:: DATA ROWS ::
..............................

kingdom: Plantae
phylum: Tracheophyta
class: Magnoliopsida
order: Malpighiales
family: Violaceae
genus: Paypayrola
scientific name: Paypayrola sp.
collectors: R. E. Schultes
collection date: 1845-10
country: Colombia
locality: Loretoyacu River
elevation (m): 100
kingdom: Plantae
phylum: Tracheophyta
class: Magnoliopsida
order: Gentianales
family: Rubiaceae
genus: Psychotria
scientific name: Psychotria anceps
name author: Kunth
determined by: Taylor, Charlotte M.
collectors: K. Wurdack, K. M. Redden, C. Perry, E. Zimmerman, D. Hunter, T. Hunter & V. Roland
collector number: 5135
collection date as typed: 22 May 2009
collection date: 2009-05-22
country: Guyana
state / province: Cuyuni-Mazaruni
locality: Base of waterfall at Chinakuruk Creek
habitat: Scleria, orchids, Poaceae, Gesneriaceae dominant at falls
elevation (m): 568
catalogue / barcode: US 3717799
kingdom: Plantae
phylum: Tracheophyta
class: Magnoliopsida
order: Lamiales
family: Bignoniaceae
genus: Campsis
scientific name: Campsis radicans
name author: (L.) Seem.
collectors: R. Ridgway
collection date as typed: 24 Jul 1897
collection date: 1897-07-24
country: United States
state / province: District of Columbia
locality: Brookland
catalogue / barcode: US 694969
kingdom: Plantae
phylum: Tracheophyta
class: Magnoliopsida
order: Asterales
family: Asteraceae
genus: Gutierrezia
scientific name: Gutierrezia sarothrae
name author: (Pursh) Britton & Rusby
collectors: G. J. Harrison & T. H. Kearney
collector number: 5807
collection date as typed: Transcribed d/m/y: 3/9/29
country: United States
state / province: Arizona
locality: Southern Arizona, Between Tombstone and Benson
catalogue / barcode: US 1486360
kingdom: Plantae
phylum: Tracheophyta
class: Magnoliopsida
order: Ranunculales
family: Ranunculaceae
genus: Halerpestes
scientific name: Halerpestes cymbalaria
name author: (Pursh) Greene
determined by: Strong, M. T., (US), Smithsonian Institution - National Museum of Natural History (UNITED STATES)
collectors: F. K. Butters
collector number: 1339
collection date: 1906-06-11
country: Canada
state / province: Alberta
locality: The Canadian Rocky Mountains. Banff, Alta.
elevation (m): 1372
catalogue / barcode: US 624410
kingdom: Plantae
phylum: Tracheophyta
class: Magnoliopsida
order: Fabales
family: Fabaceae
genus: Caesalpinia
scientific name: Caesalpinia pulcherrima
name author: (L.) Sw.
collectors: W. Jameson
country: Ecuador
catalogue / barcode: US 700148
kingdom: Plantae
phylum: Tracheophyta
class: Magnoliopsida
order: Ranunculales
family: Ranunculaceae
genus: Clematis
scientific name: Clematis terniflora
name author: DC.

..............................

:: TASK TO CARRY OUT ::
Please set out the lines from the start of the rows up to and including the line containing "name author: (Pursh) Greene" as a numbered list, skipping any blank lines.

:: ANSWER TO THE TASK ::
1. kingdom: Plantae
2. phylum: Tracheophyta
3. class: Magnoliopsida
4. order: Malpighiales
5. family: Violaceae
6. genus: Paypayrola
7. scientific name: Paypayrola sp.
8. collectors: R. E. Schultes
9. collection date: 1845-10
10. country: Colombia
11. locality: Loretoyacu River
12. elevation (m): 100
13. kingdom: Plantae
14. phylum: Tracheophyta
15. class: Magnoliopsida
16. order: Gentianales
17. family: Rubiaceae
18. genus: Psychotria
19. scientific name: Psychotria anceps
20. name author: Kunth
21. determined by: Taylor, Charlotte M.
22. collectors: K. Wurdack, K. M. Redden, C. Perry, E. Zimmerman, D. Hunter, T. Hunter & V. Roland
23. collector number: 5135
24. collection date as typed: 22 May 2009
25. collection date: 2009-05-22
26. country: Guyana
27. state / province: Cuyuni-Mazaruni
28. locality: Base of waterfall at Chinakuruk Creek
29. habitat: Scleria, orchids, Poaceae, Gesneriaceae dominant at falls
30. elevation (m): 568
31. catalogue / barcode: US 3717799
32. kingdom: Plantae
33. phylum: Tracheophyta
34. class: Magnoliopsida
35. order: Lamiales
36. family: Bignoniaceae
37. genus: Campsis
38. scientific name: Campsis radicans
39. name author: (L.) Seem.
40. collectors: R. Ridgway
41. collection date as typed: 24 Jul 1897
42. collection date: 1897-07-24
43. country: United States
44. state / province: District of Columbia
45. locality: Brookland
46. catalogue / barcode: US 694969
47. kingdom: Plantae
48. phylum: Tracheophyta
49. class: Magnoliopsida
50. order: Asterales
51. family: Asteraceae
52. genus: Gutierrezia
53. scientific name: Gutierrezia sarothrae
54. name author: (Pursh) Britton & Rusby
55. collectors: G. J. Harrison & T. H. Kearney
56. collector number: 5807
57. collection date as typed: Transcribed d/m/y: 3/9/29
58. country: United States
59. state / province: Arizona
60. locality: Southern Arizona, Between Tombstone and Benson
61. catalogue / barcode: US 1486360
62. kingdom: Plantae
63. phylum: Tracheophyta
64. class: Magnoliopsida
65. order: Ranunculales
66. family: Ranunculaceae
67. genus: Halerpestes
68. scientific name: Halerpestes cymbalaria
69. name author: (Pursh) Greene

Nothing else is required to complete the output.